Pruning pepper plants when they are young, at about 6 inches tall, is ideal. Cutting the top nodes off, sometimes called topping, helps the plant become more bushy than tall. It also helps increase your yields.
If you do not have a large pot and are concerned about your plant being busy, then prune the sides and “train” it to be taller. Be aware that bushier plants tend to have higher yields, but you should still get a decent yield if you train them to be tall instead.
A simple 5-5-5 fertilizer usually does the job. Be careful not to pick a fertilizer that is too high in nitrogen, especially with older plants. High levels of nitrogen may cause the plant to focus on leaf production instead of fruit production. A seaweed, kelp, or fish fertilizer usually does well.
Are Habanero Peppers Hard To Grow?
Starting habaneros from seed can be difficult, but once they are established they are fairly easy to grow, especially indoors. Skip over the hardest part of growing the peppers by getting a mature plant from your local nursery.
Once you find a good spot with plenty of light for your new habaneros to call home, they are fairly low maintenance. The plants only need to be watered once or twice a week, but be careful not to water them too often. Overwatering may lead to common fungal problems like blossom end rot.
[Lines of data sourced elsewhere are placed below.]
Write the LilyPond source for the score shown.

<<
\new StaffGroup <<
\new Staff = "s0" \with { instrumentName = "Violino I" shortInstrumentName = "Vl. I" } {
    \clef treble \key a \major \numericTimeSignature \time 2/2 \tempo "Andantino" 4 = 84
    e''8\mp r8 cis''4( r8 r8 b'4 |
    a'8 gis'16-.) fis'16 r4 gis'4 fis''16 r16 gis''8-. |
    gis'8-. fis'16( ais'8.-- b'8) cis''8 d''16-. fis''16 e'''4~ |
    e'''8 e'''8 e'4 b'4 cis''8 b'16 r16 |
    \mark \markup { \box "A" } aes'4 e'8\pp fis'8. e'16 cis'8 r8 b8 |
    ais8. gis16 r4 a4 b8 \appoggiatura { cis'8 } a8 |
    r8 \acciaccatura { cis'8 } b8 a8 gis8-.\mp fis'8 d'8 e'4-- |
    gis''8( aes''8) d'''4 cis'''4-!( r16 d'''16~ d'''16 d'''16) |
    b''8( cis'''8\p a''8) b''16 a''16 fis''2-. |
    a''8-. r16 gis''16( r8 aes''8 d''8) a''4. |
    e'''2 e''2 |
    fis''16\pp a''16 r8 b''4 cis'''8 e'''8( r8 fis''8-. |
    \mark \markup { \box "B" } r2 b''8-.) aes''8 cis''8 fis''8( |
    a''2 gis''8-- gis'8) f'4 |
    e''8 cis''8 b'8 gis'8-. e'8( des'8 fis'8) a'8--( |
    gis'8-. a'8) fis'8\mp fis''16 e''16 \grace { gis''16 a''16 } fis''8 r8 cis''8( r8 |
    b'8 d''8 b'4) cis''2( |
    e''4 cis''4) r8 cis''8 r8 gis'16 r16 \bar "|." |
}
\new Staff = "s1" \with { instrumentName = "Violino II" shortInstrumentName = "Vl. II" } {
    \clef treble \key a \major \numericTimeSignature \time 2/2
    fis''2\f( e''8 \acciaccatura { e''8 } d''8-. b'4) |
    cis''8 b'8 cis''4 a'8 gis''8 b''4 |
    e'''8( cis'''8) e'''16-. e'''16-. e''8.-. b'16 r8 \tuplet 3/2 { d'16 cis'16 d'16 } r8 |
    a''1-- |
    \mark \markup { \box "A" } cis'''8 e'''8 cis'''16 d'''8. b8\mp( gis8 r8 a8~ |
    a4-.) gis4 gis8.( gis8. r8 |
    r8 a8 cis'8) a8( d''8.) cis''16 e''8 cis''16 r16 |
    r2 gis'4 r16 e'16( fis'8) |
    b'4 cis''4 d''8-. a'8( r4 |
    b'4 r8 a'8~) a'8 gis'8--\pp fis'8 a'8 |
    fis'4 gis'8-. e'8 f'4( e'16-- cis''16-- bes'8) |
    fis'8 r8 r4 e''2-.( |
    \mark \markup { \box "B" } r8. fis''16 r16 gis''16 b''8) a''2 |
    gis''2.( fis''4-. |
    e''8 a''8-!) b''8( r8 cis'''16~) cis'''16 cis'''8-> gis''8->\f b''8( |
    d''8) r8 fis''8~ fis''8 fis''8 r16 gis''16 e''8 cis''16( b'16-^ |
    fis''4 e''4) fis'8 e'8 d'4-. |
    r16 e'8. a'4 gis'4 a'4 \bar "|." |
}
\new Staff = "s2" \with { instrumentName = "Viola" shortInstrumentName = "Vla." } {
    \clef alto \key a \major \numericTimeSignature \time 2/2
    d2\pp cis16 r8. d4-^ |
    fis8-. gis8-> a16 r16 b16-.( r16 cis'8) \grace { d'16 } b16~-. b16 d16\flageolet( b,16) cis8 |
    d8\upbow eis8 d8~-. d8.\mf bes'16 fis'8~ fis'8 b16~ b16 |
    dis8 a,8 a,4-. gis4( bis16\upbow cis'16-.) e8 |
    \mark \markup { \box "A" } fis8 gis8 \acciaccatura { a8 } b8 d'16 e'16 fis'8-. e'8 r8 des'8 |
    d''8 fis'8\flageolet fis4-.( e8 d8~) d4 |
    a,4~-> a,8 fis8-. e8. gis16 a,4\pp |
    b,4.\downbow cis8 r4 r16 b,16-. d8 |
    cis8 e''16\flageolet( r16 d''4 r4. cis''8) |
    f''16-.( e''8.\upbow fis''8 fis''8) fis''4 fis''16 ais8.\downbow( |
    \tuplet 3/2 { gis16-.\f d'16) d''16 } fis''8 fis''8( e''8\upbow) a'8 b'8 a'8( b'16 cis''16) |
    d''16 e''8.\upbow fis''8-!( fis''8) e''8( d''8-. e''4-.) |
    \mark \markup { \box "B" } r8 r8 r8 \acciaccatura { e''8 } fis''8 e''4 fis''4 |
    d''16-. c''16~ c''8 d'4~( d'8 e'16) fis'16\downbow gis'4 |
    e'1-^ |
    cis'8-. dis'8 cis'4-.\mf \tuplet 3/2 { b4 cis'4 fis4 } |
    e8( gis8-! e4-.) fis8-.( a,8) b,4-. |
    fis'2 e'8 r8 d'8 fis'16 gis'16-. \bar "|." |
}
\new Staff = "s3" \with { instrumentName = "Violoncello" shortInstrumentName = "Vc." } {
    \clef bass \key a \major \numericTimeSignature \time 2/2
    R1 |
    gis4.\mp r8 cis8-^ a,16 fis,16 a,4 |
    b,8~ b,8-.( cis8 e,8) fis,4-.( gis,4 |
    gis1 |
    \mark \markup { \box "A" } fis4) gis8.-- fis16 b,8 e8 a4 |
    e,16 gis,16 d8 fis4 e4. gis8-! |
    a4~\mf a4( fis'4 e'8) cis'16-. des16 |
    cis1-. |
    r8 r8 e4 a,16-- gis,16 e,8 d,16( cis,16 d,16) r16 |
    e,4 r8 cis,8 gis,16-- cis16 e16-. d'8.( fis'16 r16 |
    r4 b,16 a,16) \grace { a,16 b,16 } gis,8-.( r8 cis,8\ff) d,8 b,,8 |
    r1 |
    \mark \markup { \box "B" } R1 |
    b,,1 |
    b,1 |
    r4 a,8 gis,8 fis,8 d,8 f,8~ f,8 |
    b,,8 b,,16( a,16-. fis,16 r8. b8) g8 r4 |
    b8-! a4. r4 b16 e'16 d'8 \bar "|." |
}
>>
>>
Pro tip: if you like spicier peppers, reduce watering when you spot young peppers. That will increase the capsaicin levels which will make them spicier.
How Long Does It Take To Grow Habanero Peppers?
It takes habanero peppers a long time to grow from seed to harvest. If you get a transplant it may take up to 90 days to get a harvest, but if you are starting from seed it may take even longer.
When buying, be sure to check the variety because habanero peppers are generally perennials. If you keep your habaneros indoors, they will likely produce peppers for multiple years. If you decide to move them outside for part of the year, make sure to move them back in before the first frost. Habaneros do not like the cold and may die or be damaged if they are exposed to below-freezing temperatures.
Can You Grow Habanero Peppers Indoors All Year?
In theory, yes. Habanero plants are perennials and will grow and produce multiple years. If they have enough light and are kept in an area above a toasty 70 degrees Fahrenheit, they should continue to produce peppers all year long. If production tapers off, try adding fertilizer or additional light.
Some recommend fertilizing peppers every week if they are producing flowers and fruit. Watch your plants and alter your care methods to meet their needs. Do not be afraid to fertilize often even if the plants are doing well. Check your fertilizer bottle to see if it has specific recommendations.
Also do not be afraid of giving your peppers too much light. They would happily soak up 24 hours of light given the chance. But do not keep the plants too close to the grow lights, as that may cause sunscald. If you notice the fruits discoloring or splitting, try moving the light further away.